■ **DIRECTIVE**
Copy out the entries word for word, from their first line through the line that contains "exacting standards, the", including both of those lines.

■ **RECORDS TO PROCESS**
----------------
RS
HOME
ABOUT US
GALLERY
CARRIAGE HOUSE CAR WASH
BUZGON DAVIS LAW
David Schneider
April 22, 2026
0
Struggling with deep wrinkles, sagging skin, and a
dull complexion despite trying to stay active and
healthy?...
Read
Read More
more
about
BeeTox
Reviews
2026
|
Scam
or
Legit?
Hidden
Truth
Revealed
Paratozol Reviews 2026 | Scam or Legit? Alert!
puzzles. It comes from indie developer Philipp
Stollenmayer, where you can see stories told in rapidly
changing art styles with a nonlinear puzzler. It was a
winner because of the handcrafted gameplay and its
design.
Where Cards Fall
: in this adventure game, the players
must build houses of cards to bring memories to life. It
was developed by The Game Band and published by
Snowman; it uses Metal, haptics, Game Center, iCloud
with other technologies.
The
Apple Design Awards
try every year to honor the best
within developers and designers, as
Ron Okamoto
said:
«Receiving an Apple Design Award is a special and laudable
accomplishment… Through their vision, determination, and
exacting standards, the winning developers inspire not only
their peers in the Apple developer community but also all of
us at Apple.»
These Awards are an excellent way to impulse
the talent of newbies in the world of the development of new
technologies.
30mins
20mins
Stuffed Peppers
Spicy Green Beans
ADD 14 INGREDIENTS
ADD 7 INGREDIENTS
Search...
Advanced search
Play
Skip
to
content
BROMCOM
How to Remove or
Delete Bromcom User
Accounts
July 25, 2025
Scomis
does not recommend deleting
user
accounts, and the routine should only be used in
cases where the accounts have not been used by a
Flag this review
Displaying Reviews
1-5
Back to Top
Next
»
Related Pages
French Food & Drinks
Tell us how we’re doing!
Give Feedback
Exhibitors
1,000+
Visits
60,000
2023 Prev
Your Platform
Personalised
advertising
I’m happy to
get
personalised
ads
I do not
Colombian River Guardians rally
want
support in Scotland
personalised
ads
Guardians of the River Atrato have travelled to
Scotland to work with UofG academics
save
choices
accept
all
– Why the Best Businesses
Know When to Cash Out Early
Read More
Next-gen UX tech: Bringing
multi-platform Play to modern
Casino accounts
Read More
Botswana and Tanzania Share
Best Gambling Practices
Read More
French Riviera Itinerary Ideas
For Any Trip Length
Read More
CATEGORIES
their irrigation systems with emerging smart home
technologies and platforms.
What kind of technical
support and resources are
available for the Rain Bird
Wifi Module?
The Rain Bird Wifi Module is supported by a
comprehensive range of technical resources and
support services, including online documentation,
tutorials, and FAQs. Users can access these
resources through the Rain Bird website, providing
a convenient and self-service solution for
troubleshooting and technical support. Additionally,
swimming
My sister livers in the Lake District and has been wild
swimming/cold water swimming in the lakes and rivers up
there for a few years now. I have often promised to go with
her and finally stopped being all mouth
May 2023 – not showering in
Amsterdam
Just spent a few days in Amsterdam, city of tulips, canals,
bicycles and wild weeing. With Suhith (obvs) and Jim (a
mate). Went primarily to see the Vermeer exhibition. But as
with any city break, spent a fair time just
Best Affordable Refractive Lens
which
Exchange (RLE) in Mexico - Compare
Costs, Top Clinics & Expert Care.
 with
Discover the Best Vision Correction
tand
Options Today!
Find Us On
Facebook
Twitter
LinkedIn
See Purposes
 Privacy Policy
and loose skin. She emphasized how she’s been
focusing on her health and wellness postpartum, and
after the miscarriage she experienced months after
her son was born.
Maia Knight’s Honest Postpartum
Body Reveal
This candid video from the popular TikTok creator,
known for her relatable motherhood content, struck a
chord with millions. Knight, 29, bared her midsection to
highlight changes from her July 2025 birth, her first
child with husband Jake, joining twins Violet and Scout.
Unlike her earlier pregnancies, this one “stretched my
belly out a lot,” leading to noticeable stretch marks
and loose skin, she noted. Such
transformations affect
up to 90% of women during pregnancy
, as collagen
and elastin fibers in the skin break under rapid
----------------
■ **OUTPUT FOR THIS TASK**
RS
HOME
ABOUT US
GALLERY
CARRIAGE HOUSE CAR WASH
BUZGON DAVIS LAW
David Schneider
April 22, 2026
0
Struggling with deep wrinkles, sagging skin, and a
dull complexion despite trying to stay active and
healthy?...
Read
Read More
more
about
BeeTox
Reviews
2026
|
Scam
or
Legit?
Hidden
Truth
Revealed
Paratozol Reviews 2026 | Scam or Legit? Alert!
puzzles. It comes from indie developer Philipp
Stollenmayer, where you can see stories told in rapidly
changing art styles with a nonlinear puzzler. It was a
winner because of the handcrafted gameplay and its
design.
Where Cards Fall
: in this adventure game, the players
must build houses of cards to bring memories to life. It
was developed by The Game Band and published by
Snowman; it uses Metal, haptics, Game Center, iCloud
with other technologies.
The
Apple Design Awards
try every year to honor the best
within developers and designers, as
Ron Okamoto
said:
«Receiving an Apple Design Award is a special and laudable
accomplishment… Through their vision, determination, and
exacting standards, the winning developers inspire not only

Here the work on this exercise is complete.